Il 25 Aprile non è soltanto una data segnata in rosso sul calendario. È il giorno in cui l’Italia celebra la Festa della Liberazione, ricorrenza nazionale che ricorda la liberazione del Paese dall’occupazione nazista e dal regime fascista.

Una giornata che rappresenta la rinascita dell’Italia, il ritorno alla democrazia e alla libertà dopo oltre vent’anni di dittatura fascista e cinque anni di guerra devastante. Eppure, oggi, tra molti giovani ma anche tra persone di mezza età, il vero significato di questa data sembra affievolirsi, spesso confuso o addirittura sconosciuto.

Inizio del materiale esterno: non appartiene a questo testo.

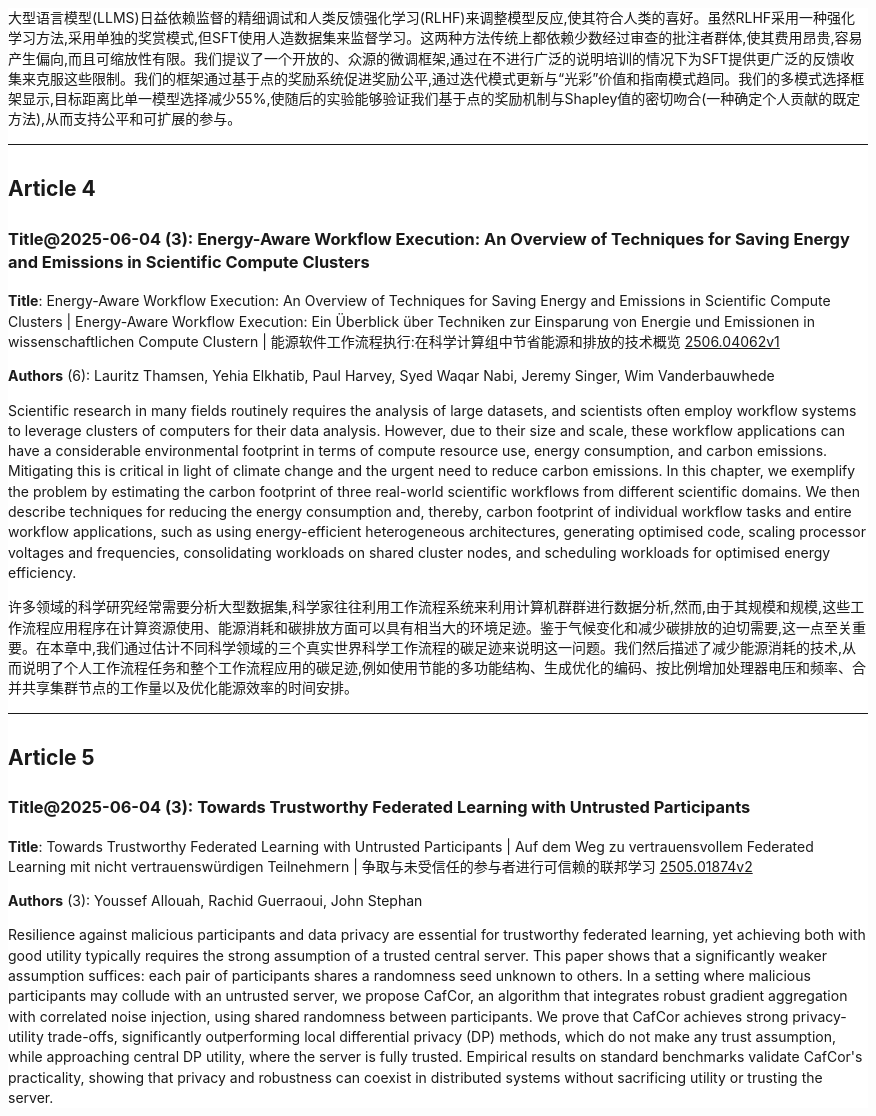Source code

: 大型语言模型(LLMS)日益依赖监督的精细调试和人类反馈强化学习(RLHF)来调整模型反应,使其符合人类的喜好。虽然RLHF采用一种强化学习方法,采用单独的奖赏模式,但SFT使用人造数据集来监督学习。这两种方法传统上都依赖少数经过审查的批注者群体,使其费用昂贵,容易产生偏向,而且可缩放性有限。我们提议了一个开放的、众源的微调框架,通过在不进行广泛的说明培训的情况下为SFT提供更广泛的反馈收集来克服这些限制。我们的框架通过基于点的奖励系统促进奖励公平,通过迭代模式更新与“光彩”价值和指南模式趋同。我们的多模式选择框架显示,目标距离比单一模型选择减少55%,使随后的实验能够验证我们基于点的奖励机制与Shapley值的密切吻合(一种确定个人贡献的既定方法),从而支持公平和可扩展的参与。

---

## Article 4
### Title@2025-06-04 (3): Energy-Aware Workflow Execution: An Overview of Techniques for Saving   Energy and Emissions in Scientific Compute Clusters

**Title**: Energy-Aware Workflow Execution: An Overview of Techniques for Saving   Energy and Emissions in Scientific Compute Clusters | Energy-Aware Workflow Execution: Ein Überblick über Techniken zur Einsparung von Energie und Emissionen in wissenschaftlichen Compute Clustern | 能源软件工作流程执行:在科学计算组中节省能源和排放的技术概览 [2506.04062v1](http://arxiv.org/abs/2506.04062v1)

**Authors** (6): Lauritz Thamsen, Yehia Elkhatib, Paul Harvey, Syed Waqar Nabi, Jeremy Singer, Wim Vanderbauwhede

Scientific research in many fields routinely requires the analysis of large datasets, and scientists often employ workflow systems to leverage clusters of computers for their data analysis. However, due to their size and scale, these workflow applications can have a considerable environmental footprint in terms of compute resource use, energy consumption, and carbon emissions. Mitigating this is critical in light of climate change and the urgent need to reduce carbon emissions.   In this chapter, we exemplify the problem by estimating the carbon footprint of three real-world scientific workflows from different scientific domains. We then describe techniques for reducing the energy consumption and, thereby, carbon footprint of individual workflow tasks and entire workflow applications, such as using energy-efficient heterogeneous architectures, generating optimised code, scaling processor voltages and frequencies, consolidating workloads on shared cluster nodes, and scheduling workloads for optimised energy efficiency.

许多领域的科学研究经常需要分析大型数据集,科学家往往利用工作流程系统来利用计算机群群进行数据分析,然而,由于其规模和规模,这些工作流程应用程序在计算资源使用、能源消耗和碳排放方面可以具有相当大的环境足迹。鉴于气候变化和减少碳排放的迫切需要,这一点至关重要。在本章中,我们通过估计不同科学领域的三个真实世界科学工作流程的碳足迹来说明这一问题。我们然后描述了减少能源消耗的技术,从而说明了个人工作流程任务和整个工作流程应用的碳足迹,例如使用节能的多功能结构、生成优化的编码、按比例增加处理器电压和频率、合并共享集群节点的工作量以及优化能源效率的时间安排。

---

## Article 5
### Title@2025-06-04 (3): Towards Trustworthy Federated Learning with Untrusted Participants

**Title**: Towards Trustworthy Federated Learning with Untrusted Participants | Auf dem Weg zu vertrauensvollem Federated Learning mit nicht vertrauenswürdigen Teilnehmern | 争取与未受信任的参与者进行可信赖的联邦学习 [2505.01874v2](http://arxiv.org/abs/2505.01874v2)

**Authors** (3): Youssef Allouah, Rachid Guerraoui, John Stephan

Resilience against malicious participants and data privacy are essential for trustworthy federated learning, yet achieving both with good utility typically requires the strong assumption of a trusted central server. This paper shows that a significantly weaker assumption suffices: each pair of participants shares a randomness seed unknown to others. In a setting where malicious participants may collude with an untrusted server, we propose CafCor, an algorithm that integrates robust gradient aggregation with correlated noise injection, using shared randomness between participants. We prove that CafCor achieves strong privacy-utility trade-offs, significantly outperforming local differential privacy (DP) methods, which do not make any trust assumption, while approaching central DP utility, where the server is fully trusted. Empirical results on standard benchmarks validate CafCor's practicality, showing that privacy and robustness can coexist in distributed systems without sacrificing utility or trusting the server.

Il 25 Aprile 1945 venne proclamato l’insurrezione generale in tutti i territori ancora occupati dai nazifascisti. I partigiani e la popolazione insorsero contro le truppe tedesche e contro ciò che restava della Repubblica Sociale Italiana, il governo fascista guidato da Benito Mussolini dopo l’8 settembre 1943.

Fu il momento decisivo della Resistenza italiana, il movimento composto da uomini e donne, militari, civili, operai, studenti e contadini che scelsero di combattere per liberare il Paese. Da lì a pochi giorni la guerra in Italia sarebbe terminata definitivamente.

L’Italia, dunque, si è liberata da due oppressioni: da una parte l’occupazione dell’esercito nazista, dall’altra la dittatura fascista che aveva privato il popolo di libertà fondamentali come il diritto di parola, di voto e di opposizione politica.

Il 25 Aprile non celebra una vittoria militare nel senso tradizionale del termine, ma la conquista della libertà, della democrazia e dei valori che oggi sono alla base della Repubblica italiana e della Costituzione entrata in vigore nel 1948.

Negli ultimi anni, però, questa ricorrenza sembra aver perso forza nelle nuove generazioni. Per molti ragazzi rappresenta semplicemente un giorno di vacanza, senza una reale consapevolezza storica. Ma il fenomeno riguarda anche tanti adulti, che spesso ignorano il contesto storico o riducono il 25 Aprile a una semplice festa “politica”, dimenticandone il valore nazionale.

Le cause possono essere diverse: una minore attenzione alla storia contemporanea nelle scuole, il passare del tempo che allontana il ricordo diretto dei testimoni, e una comunicazione spesso frammentata o divisiva.

Ricordare il 25 Aprile significa invece custodire la memoria di chi ha sacrificato la propria vita per permettere all’Italia di essere oggi un Paese libero. Significa ricordare i partigiani, i soldati alleati, i civili e tutte le vittime della guerra e della repressione.

La libertà, infatti, non è mai scontata. E il 25 Aprile non dovrebbe essere vissuto soltanto come una ricorrenza, ma come un’occasione per riflettere sul passato e sul presente. Perché conoscere la storia non serve solo a ricordare ciò che è stato, ma soprattutto a evitare che certi errori possano ripetersi.